A Data Flow application must be registered within the Oracle Cloud Infrastructure using the `create_app()` method. This method accepts the `app_config` dictionary and creates a `DataFlowApp` object.

In [6]:
app = data_flow.create_app(app_config)

loop1:   0%|          | 0/2 [00:00<?, ?it/s]

The `config` attribute in a `DataFlowApp` object returns a dictionary of configuration information about the Data Flow application.

In [7]:
app.config

{'compartment_id': 'ocid1.compartment.oc1..aaaaaaaag2cpni5qj6li5ny6ehuahhepbpveopobooayqfeudqygdtfe6h3a',
 'language': 'PYTHON',
 'pyspark_file_path': '/tmp/tmpq12o3t1y/example-a1f030.py',
 'script_bucket': 'dataflow-test',
 'archive_path': None,
 'archive_bucket': None,
 'logs_bucket': 'dataflow-log',
 'display_name': 'DataFlowAppMovieLens',
 'driver_shape': 'VM.Standard2.4',
 'executor_shape': 'VM.Standard2.4',
 'num_executors': 1,
 'spark_version': '3.0.2'}

The `oci_link` attribute returns a link to the Oracle Cloud Infrastructure Console Application Details page: 

In [8]:
app.oci_link

'https://console.eu-milan-1.oraclecloud.com/data-flow/apps/details/ocid1.dataflowapplication.oc1.eu-milan-1.anwgsljrngencdyajej25cklyuvtxrjaw2pep3mziqib34z4c27hmobzfx7a'

<a id='run'></a>
# Running a Data Flow application

<a id='preprun'></a>
## Preparing a Data Flow run

To run a Data Flow application, a run configuration is created using the `prepare_run()` method. The application is then executed with the `run()` method.

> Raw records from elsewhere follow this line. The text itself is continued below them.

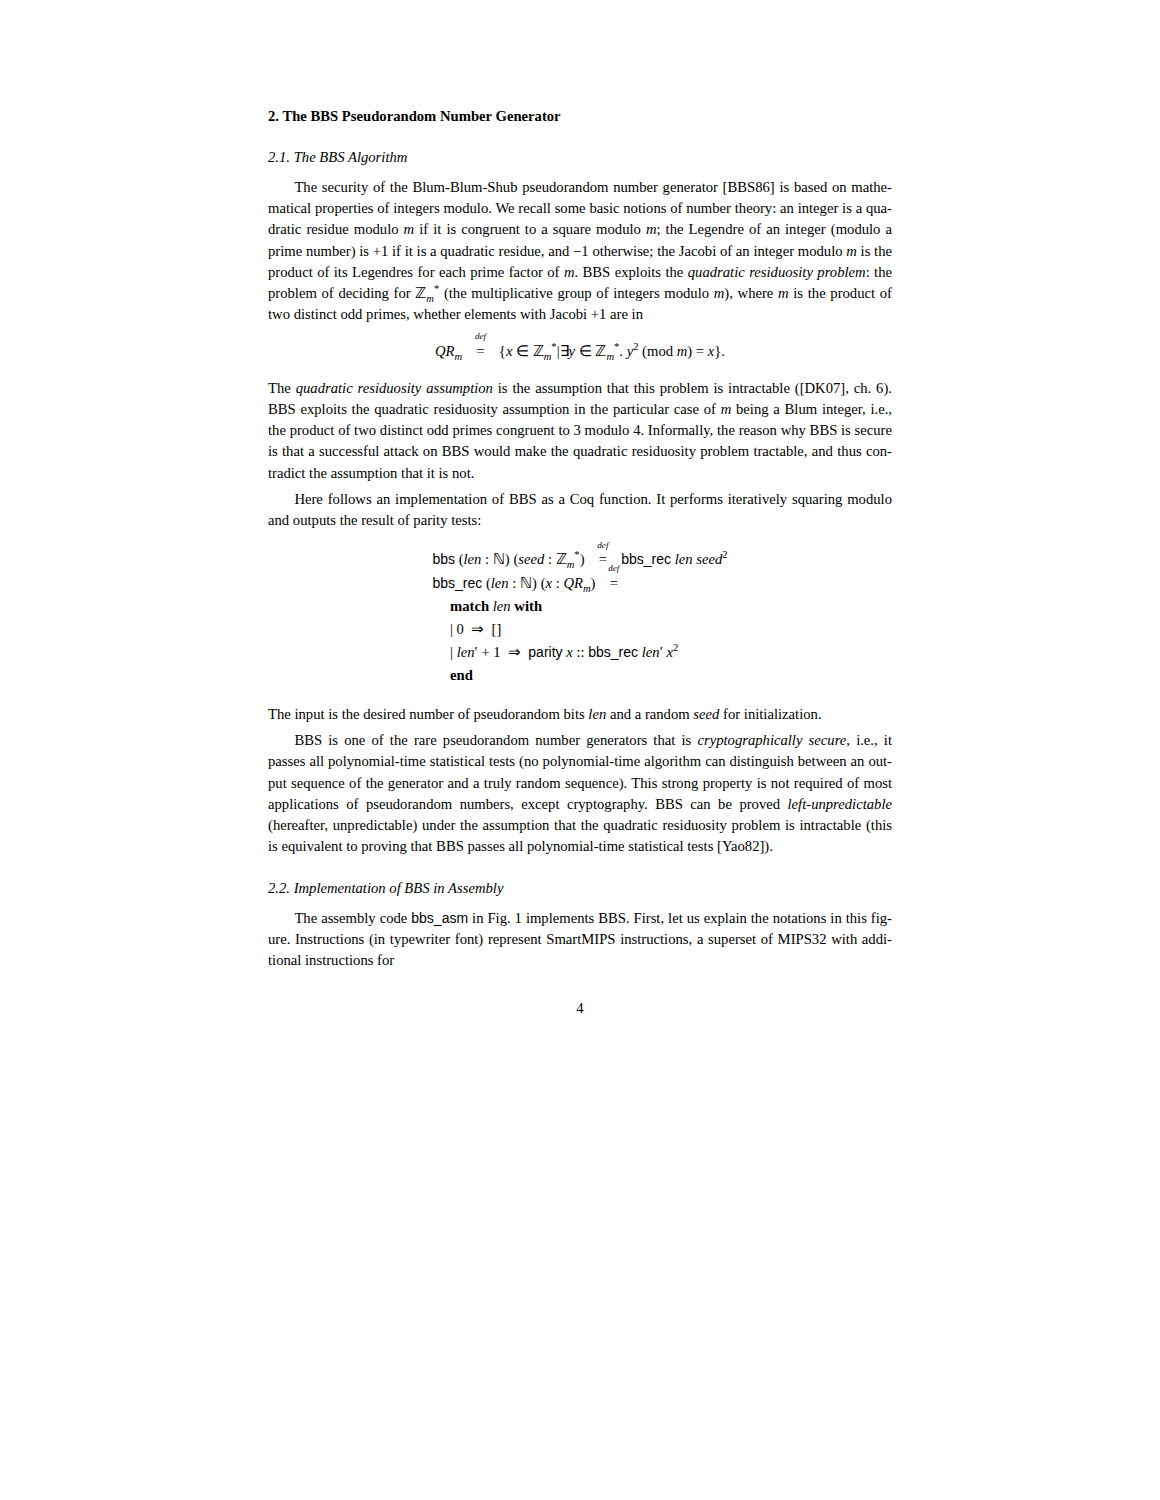2. The BBS Pseudorandom Number Generator
2.1. The BBS Algorithm
The security of the Blum-Blum-Shub pseudorandom number generator [BBS86] is based on mathematical properties of integers modulo. We recall some basic notions of number theory: an integer is a quadratic residue modulo m if it is congruent to a square modulo m; the Legendre of an integer (modulo a prime number) is +1 if it is a quadratic residue, and −1 otherwise; the Jacobi of an integer modulo m is the product of its Legendres for each prime factor of m. BBS exploits the quadratic residuosity problem: the problem of deciding for ℤm* (the multiplicative group of integers modulo m), where m is the product of two distinct odd primes, whether elements with Jacobi +1 are in
QRm def= {x ∈ ℤm*|∃y ∈ ℤm*. y2 (mod m) = x}.
The quadratic residuosity assumption is the assumption that this problem is intractable ([DK07], ch. 6). BBS exploits the quadratic residuosity assumption in the particular case of m being a Blum integer, i.e., the product of two distinct odd primes congruent to 3 modulo 4. Informally, the reason why BBS is secure is that a successful attack on BBS would make the quadratic residuosity problem tractable, and thus contradict the assumption that it is not.
Here follows an implementation of BBS as a Coq function. It performs iteratively squaring modulo and outputs the result of parity tests:
bbs (len : ℕ) (seed : ℤm*) def= bbs_rec len seed2
bbs_rec (len : ℕ) (x : QRm) def=
match len with
| 0 ⇒ []
| len′ + 1 ⇒ parity x :: bbs_rec len′ x2
end
The input is the desired number of pseudorandom bits len and a random seed for initialization.
BBS is one of the rare pseudorandom number generators that is cryptographically secure, i.e., it passes all polynomial-time statistical tests (no polynomial-time algorithm can distinguish between an output sequence of the generator and a truly random sequence). This strong property is not required of most applications of pseudorandom numbers, except cryptography. BBS can be proved left-unpredictable (hereafter, unpredictable) under the assumption that the quadratic residuosity problem is intractable (this is equivalent to proving that BBS passes all polynomial-time statistical tests [Yao82]).
2.2. Implementation of BBS in Assembly
The assembly code bbs_asm in Fig. 1 implements BBS. First, let us explain the notations in this figure. Instructions (in typewriter font) represent SmartMIPS instructions, a superset of MIPS32 with additional instructions for
4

The `prepare_run()` method has the following common parameters:
* `run_display_name`: Name of the run.
* `compartment_id`: Compartment used to run the job. Default: Compartment of the notebook session.
* `logs_bucket`: (optional) Bucket for the run logs. Default: Inherited from the application.

In [27]:
run_display_name = "Data_Flow_MovieLens_run3"
run_config = app.prepare_run(run_display_name=run_display_name)

## Running a Data Flow Application

Execute a Data Flow application with the `run()` method. This returns a `DataFlowRun` object.

The `run()` method accepts the `run_config` dictionary. When the optional `save_log_to_local` parameter is set to `True`, it pulls a copy of the logs into a subfolder of the `dataflow_base_folder`. The subfolder name is based on the application display name with a random extension and it contains another folder whos name is based on the run display name with a random extension.

The run configuration is stored in the run subfolder in the file `run_metadata.json`. This subfolder also has a copy of the executed script.

In [28]:
run = app.run(run_config, save_log_to_local=False, wait=False)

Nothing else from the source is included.